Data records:
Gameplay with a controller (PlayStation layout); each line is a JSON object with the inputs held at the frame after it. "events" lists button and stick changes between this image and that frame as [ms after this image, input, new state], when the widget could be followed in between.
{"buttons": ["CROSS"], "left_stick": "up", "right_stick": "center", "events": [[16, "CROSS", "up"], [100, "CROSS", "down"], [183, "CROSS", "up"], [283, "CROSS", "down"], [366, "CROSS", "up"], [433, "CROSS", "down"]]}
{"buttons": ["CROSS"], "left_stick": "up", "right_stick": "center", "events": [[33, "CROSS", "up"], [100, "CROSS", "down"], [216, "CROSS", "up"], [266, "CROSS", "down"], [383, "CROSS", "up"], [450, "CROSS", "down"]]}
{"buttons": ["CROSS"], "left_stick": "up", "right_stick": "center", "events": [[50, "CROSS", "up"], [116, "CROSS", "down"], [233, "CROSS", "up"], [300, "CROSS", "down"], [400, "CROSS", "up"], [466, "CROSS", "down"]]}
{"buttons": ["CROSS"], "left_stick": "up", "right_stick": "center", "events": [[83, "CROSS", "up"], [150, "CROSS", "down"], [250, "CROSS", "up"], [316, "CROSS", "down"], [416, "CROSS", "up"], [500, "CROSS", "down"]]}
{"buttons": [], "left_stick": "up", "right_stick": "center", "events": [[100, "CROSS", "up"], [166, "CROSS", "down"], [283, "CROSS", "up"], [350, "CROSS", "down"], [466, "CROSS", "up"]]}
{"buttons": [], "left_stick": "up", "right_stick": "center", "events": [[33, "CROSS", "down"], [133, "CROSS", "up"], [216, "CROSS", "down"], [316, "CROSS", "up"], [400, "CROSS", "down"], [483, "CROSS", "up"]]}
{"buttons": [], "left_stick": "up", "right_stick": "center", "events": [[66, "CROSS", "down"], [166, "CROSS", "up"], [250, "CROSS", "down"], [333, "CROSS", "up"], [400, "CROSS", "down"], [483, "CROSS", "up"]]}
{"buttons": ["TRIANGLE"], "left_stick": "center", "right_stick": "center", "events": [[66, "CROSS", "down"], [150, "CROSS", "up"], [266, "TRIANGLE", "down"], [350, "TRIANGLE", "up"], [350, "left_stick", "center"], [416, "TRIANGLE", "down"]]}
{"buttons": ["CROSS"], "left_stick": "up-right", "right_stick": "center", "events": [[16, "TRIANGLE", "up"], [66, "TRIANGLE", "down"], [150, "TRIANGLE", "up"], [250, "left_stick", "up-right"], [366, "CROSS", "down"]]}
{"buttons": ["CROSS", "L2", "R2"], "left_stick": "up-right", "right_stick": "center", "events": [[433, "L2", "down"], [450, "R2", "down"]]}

_What is expected_
Every word in the records must appear in your copy exactly as it does above.

_Written reply_
Gameplay with a controller (PlayStation layout); each line is a JSON object with the inputs held at the frame after it. "events" lists button and stick changes between this image and that frame as [ms after this image, input, new state], when the widget could be followed in between.
{"buttons": ["CROSS"], "left_stick": "up", "right_stick": "center", "events": [[16, "CROSS", "up"], [100, "CROSS", "down"], [183, "CROSS", "up"], [283, "CROSS", "down"], [366, "CROSS", "up"], [433, "CROSS", "down"]]}
{"buttons": ["CROSS"], "left_stick": "up", "right_stick": "center", "events": [[33, "CROSS", "up"], [100, "CROSS", "down"], [216, "CROSS", "up"], [266, "CROSS", "down"], [383, "CROSS", "up"], [450, "CROSS", "down"]]}
{"buttons": ["CROSS"], "left_stick": "up", "right_stick": "center", "events": [[50, "CROSS", "up"], [116, "CROSS", "down"], [233, "CROSS", "up"], [300, "CROSS", "down"], [400, "CROSS", "up"], [466, "CROSS", "down"]]}
{"buttons": ["CROSS"], "left_stick": "up", "right_stick": "center", "events": [[83, "CROSS", "up"], [150, "CROSS", "down"], [250, "CROSS", "up"], [316, "CROSS", "down"], [416, "CROSS", "up"], [500, "CROSS", "down"]]}
{"buttons": [], "left_stick": "up", "right_stick": "center", "events": [[100, "CROSS", "up"], [166, "CROSS", "down"], [283, "CROSS", "up"], [350, "CROSS", "down"], [466, "CROSS", "up"]]}
{"buttons": [], "left_stick": "up", "right_stick": "center", "events": [[33, "CROSS", "down"], [133, "CROSS", "up"], [216, "CROSS", "down"], [316, "CROSS", "up"], [400, "CROSS", "down"], [483, "CROSS", "up"]]}
{"buttons": [], "left_stick": "up", "right_stick": "center", "events": [[66, "CROSS", "down"], [166, "CROSS", "up"], [250, "CROSS", "down"], [333, "CROSS", "up"], [400, "CROSS", "down"], [483, "CROSS", "up"]]}
{"buttons": ["TRIANGLE"], "left_stick": "center", "right_stick": "center", "events": [[66, "CROSS", "down"], [150, "CROSS", "up"], [266, "TRIANGLE", "down"], [350, "TRIANGLE", "up"], [350, "left_stick", "center"], [416, "TRIANGLE", "down"]]}
{"buttons": ["CROSS"], "left_stick": "up-right", "right_stick": "center", "events": [[16, "TRIANGLE", "up"], [66, "TRIANGLE", "down"], [150, "TRIANGLE", "up"], [250, "left_stick", "up-right"], [366, "CROSS", "down"]]}
{"buttons": ["CROSS", "L2", "R2"], "left_stick": "up-right", "right_stick": "center", "events": [[433, "L2", "down"], [450, "R2", "down"]]}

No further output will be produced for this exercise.